Flight tones of all males were found to be greater than those produced by females, but there was no significant difference between the male genotypes. However, the flight tones of the female groups differed in a dose response way, with dsxF−/− female flight tone being significantly higher than the other female groups, but still lower than males. The flight tone of dsxF+/+ mutants was the lowest.
Groups of mosquitoes were housed together in single-sex cages and exposed to pure tones with frequencies of 100, 400 or 700 Hz for one minute at a time. Mosquitoes approaching the sound source were counted to determine which frequency they responded to.
Female mosquitoes did not respond to any of these frequencies, whereas all genotypes of males responded most to tones of 400 Hz, which most closely resembl that of wildtype females. Furthermore, there was no evidence that male flight behaviour was affected by the dsxF−/− allele.
More specific tones
Finally, male dsxF+/+ mosquitoes were exposed to the median tonal frequencies of the wing beats of dsxF+/+, dsxF+/− and dsxF−/− females to see how wildtype males responded to these female types. A dose response was noted, with most response to the flight tone produced by wildtype females and the least to that from the dsxF−/− group. Male dsxF−/− mosquitoes also responded more to wildtype female wing frequencies. Thus, wildtype and mutant males preferred the song made by wildtype females and are potentially less likely to mate with mutant females.

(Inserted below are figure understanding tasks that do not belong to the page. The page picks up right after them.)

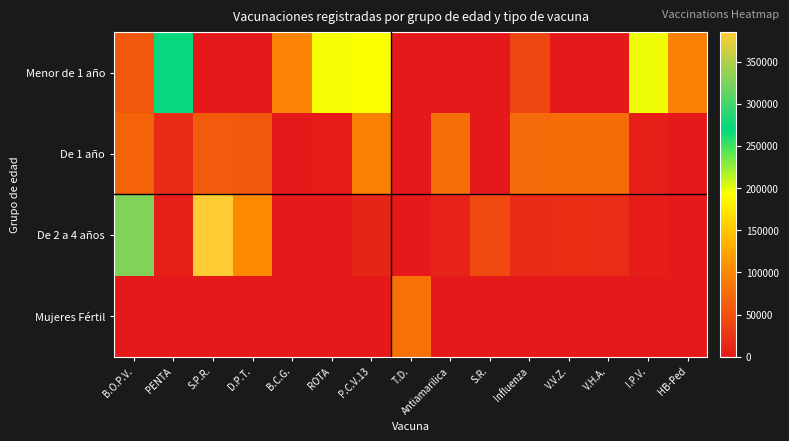

List the series in order of their overall mean, highest first.

Menor de 1 año, De 2 a 4 años, De 1 año, Mujeres Fértil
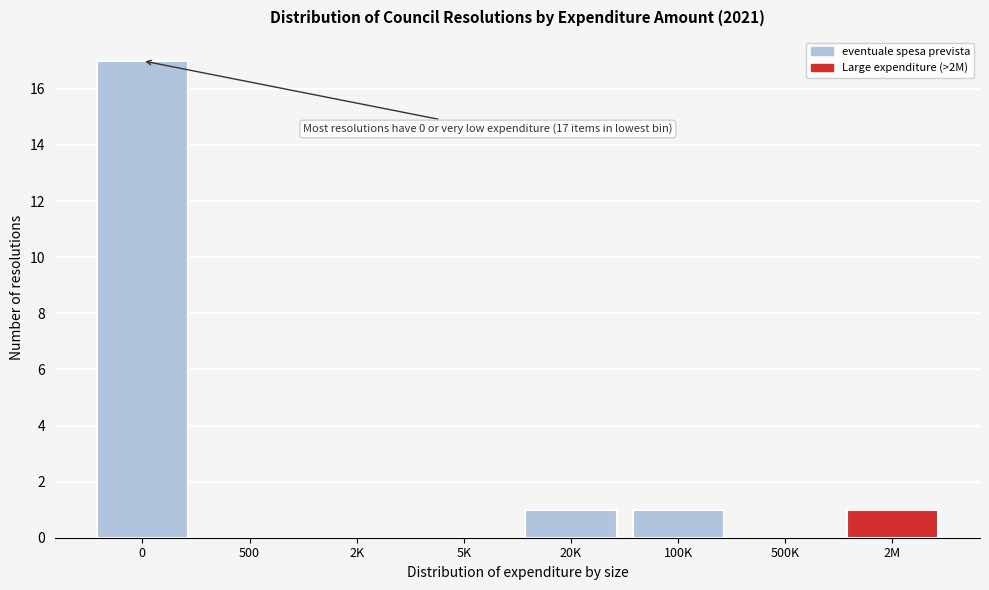

Reading left to right, transcribe all the data shown in this chart.

0=17	500=0	2K=0	5K=0	20K=1	100K=1	500K=0	2M=1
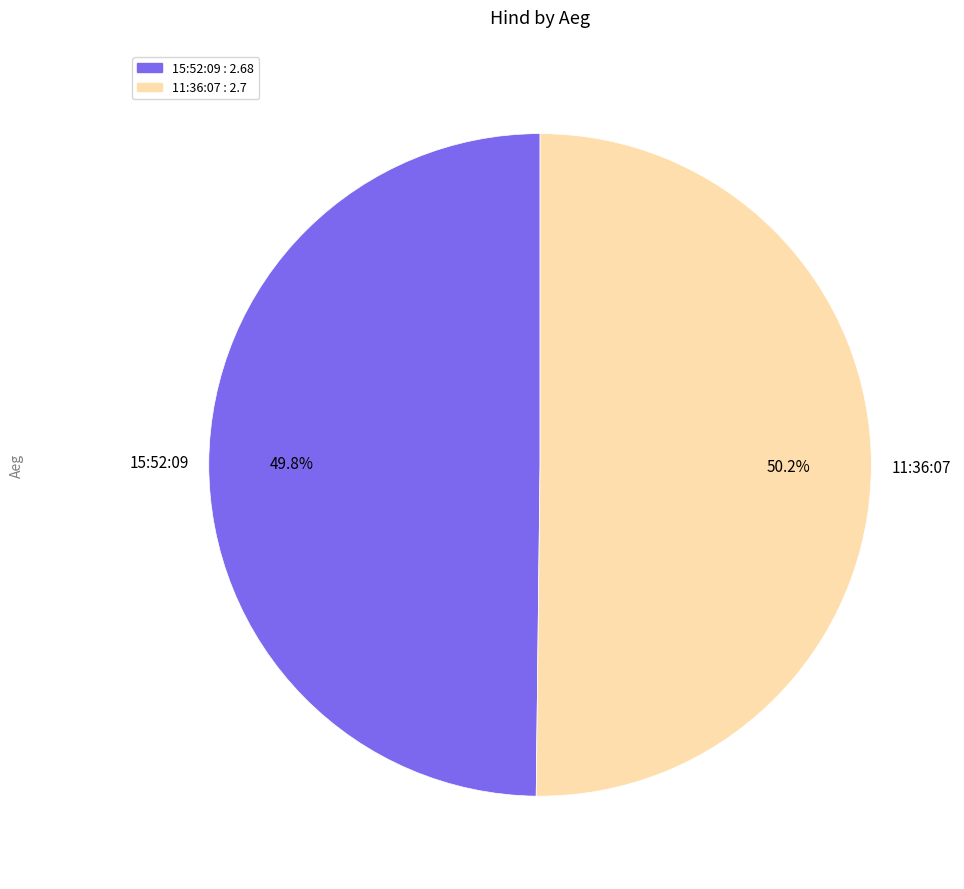

The 11:36:07 slice represents 61% of the pie. True or false?

False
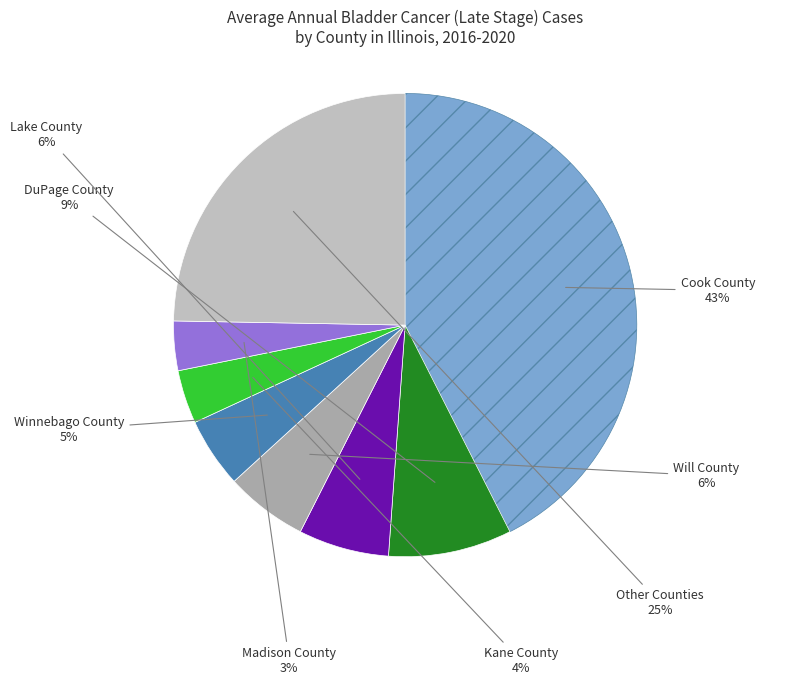

Count the number of slices in the pie.

8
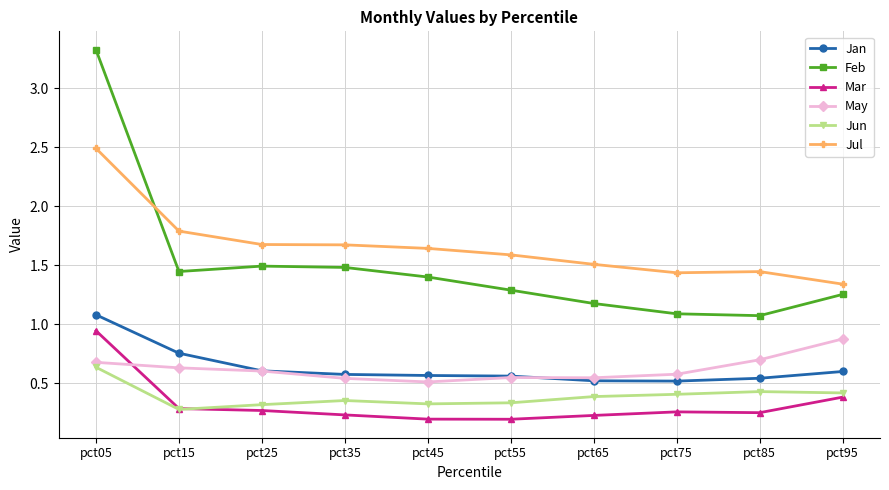

The Jan series shows 0.8 at pct85. True or false?

False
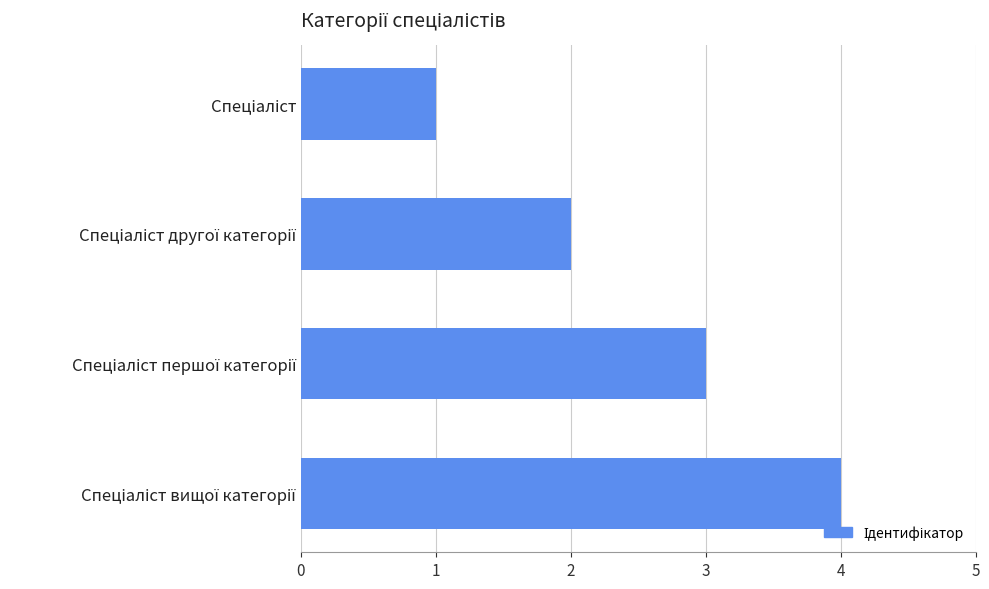

What is the difference between the maximum and minimum values?

3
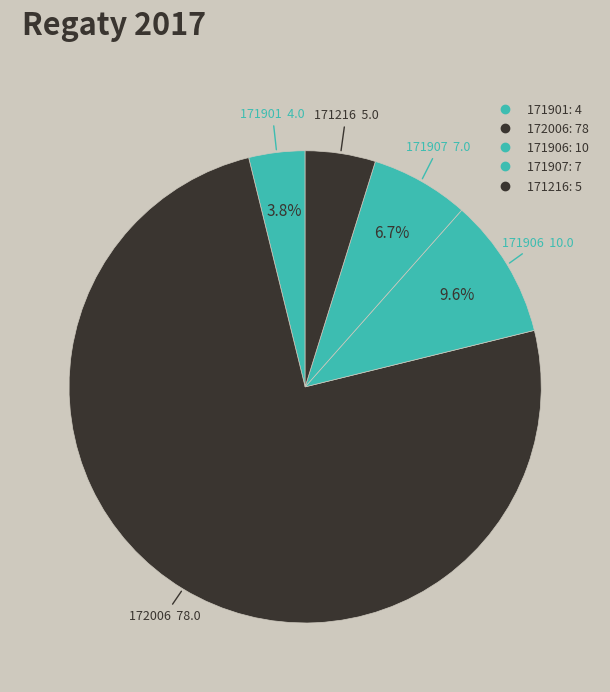

True or false: 172006 accounts for 75% of the total.

True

The release of male transgenic mosquitoes as part of a population-control strategy is a goal being pursued by several research groups. One of many considerations that need to be evaluated before this strategy is implemented is the likelihood that released males could compete successfully with those in the natural population, i.e. their reproductive fitness.
As the acoustic fitness of these male transgenic lines appears to be unaffected, male auditory behaviours could lead to mating success via the selection of wildtype females in mixed swarms of wildtype and transgenics. As the homozygous mutant females are sterile, attraction to dsxF+/+ females would be highly advantageous and could allow the mutation to slowly spread, causing population collapse. However, conditions in swarms in the wild would be much more complex than the environment created by these experiments and other factors will also be at play in mate choice, such as pheromone production. Clearly this is a promising start and a thorough investigation of acoustic courtship and other aspects of the fitness of these transgenic lines in laboratory and semi- field conditions is warranted.